*SELECTED TEXT*
──────────

Pensions should not suffer from a tax disadvantage under an EET (exempt-exempt-tax) regime vis-à-vis any other savings instruments. Thus wished Mr D. Swarup, Chairman, PFRDA (The Pension Fund Regulatory and Development Authority) in a recent speech at the Institute of Chartered Accountants of India.

While that should nourish the hopes of retirees, including the prospective ones under the NPS (new pension system), what can be alarming are numbers that are spoken of about the prospect of unmanageable pension liability, especially after the Sixth Pay Commission's recommendations are out.

The Fifth Pay Commission made a big economic dent in the finances of both the States and the Centre, when the recommendations came into effect in the second half of the 1990s. As a result, at the turn of the century, many States found themselves scraping their kitty to pay salaries and pension.

"The challenge has become more daunting in recent years pursuant to the sharp increase in Government wage bills resulting from the Fifth Pay Commission," conceded the Economic Survey, 1999-2000, while discussing `effective management of public finances'.

"Prior to the Fifth Pay Commission recommendations, the Central Government's wage bill (including pension dues of Rs 5,094 crore) was Rs 21,885 crore in 1996-1997. It shot up by nearly 99 per cent to Rs 43,568 crore in 1999-2000," says Mr Kaushik Dutta, partner, Price Waterhouse, New Delhi. "The State Governments' wage tickets are about 90 per cent of their revenues, and these went up by 74 per cent to Rs 89,813 crore in 1999, from Rs 51,548 crore in 1997. Some States were nearly bankrupt and about 13 states did not have money to pay salaries in 2000."

──────────

*PROVIDED ENTRIES*
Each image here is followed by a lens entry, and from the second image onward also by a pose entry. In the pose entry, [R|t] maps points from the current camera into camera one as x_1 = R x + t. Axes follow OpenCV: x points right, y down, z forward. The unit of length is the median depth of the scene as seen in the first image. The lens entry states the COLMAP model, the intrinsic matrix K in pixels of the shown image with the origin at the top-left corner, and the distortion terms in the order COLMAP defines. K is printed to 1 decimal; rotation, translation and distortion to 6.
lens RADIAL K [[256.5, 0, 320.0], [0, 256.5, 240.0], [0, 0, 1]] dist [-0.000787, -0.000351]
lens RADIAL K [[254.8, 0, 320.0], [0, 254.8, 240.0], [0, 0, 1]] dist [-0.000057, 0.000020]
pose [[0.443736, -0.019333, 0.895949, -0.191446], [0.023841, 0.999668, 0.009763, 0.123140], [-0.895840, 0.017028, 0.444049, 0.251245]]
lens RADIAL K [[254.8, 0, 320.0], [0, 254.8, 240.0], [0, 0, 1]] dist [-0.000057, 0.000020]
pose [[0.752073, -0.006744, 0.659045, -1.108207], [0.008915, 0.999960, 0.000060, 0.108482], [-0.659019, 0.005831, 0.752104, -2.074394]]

──────────

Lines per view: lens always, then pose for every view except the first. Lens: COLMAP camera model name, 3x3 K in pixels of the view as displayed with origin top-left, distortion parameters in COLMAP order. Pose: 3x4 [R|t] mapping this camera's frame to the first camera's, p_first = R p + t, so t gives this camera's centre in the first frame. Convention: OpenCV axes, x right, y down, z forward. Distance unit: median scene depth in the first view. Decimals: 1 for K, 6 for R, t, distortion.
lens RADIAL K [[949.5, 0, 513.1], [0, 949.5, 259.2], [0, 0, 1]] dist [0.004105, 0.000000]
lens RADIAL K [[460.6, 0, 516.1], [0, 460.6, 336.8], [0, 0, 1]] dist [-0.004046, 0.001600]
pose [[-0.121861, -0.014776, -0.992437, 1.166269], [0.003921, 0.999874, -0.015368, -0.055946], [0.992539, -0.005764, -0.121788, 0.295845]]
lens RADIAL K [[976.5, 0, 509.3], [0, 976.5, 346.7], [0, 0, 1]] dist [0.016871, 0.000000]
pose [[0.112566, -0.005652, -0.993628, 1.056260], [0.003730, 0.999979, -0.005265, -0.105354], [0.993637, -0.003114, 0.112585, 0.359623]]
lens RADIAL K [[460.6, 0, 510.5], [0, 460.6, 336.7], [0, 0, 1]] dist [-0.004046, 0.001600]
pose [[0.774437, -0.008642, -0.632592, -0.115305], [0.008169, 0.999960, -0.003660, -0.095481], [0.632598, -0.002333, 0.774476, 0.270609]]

──────────

*QUESTIONS*
[A] From the pension passage, copy the part that begins at the words "Pensions should not" and stops after the words "recommendations are out.".
[B] Pick out every line of the records that contains the word "down".

*SOLUTIONS IN ORDER*
[A]
Pensions should not suffer from a tax disadvantage under an EET (exempt-exempt-tax) regime vis-à-vis any other savings instruments. Thus wished Mr D. Swarup, Chairman, PFRDA (The Pension Fund Regulatory and Development Authority) in a recent speech at the Institute of Chartered Accountants of India.

While that should nourish the hopes of retirees, including the prospective ones under the NPS (new pension system), what can be alarming are numbers that are spoken of about the prospect of unmanageable pension liability, especially after the Sixth Pay Commission's recommendations are out.

[B]
Each image here is followed by a lens entry, and from the second image onward also by a pose entry. In the pose entry, [R|t] maps points from the current camera into camera one as x_1 = R x + t. Axes follow OpenCV: x points right, y down, z forward. The unit of length is the median depth of the scene as seen in the first image. The lens entry states the COLMAP model, the intrinsic matrix K in pixels of the shown image with the origin at the top-left corner, and the distortion terms in the order COLMAP defines. K is printed to 1 decimal; rotation, translation and distortion to 6.
Lines per view: lens always, then pose for every view except the first. Lens: COLMAP camera model name, 3x3 K in pixels of the view as displayed with origin top-left, distortion parameters in COLMAP order. Pose: 3x4 [R|t] mapping this camera's frame to the first camera's, p_first = R p + t, so t gives this camera's centre in the first frame. Convention: OpenCV axes, x right, y down, z forward. Distance unit: median scene depth in the first view. Decimals: 1 for K, 6 for R, t, distortion.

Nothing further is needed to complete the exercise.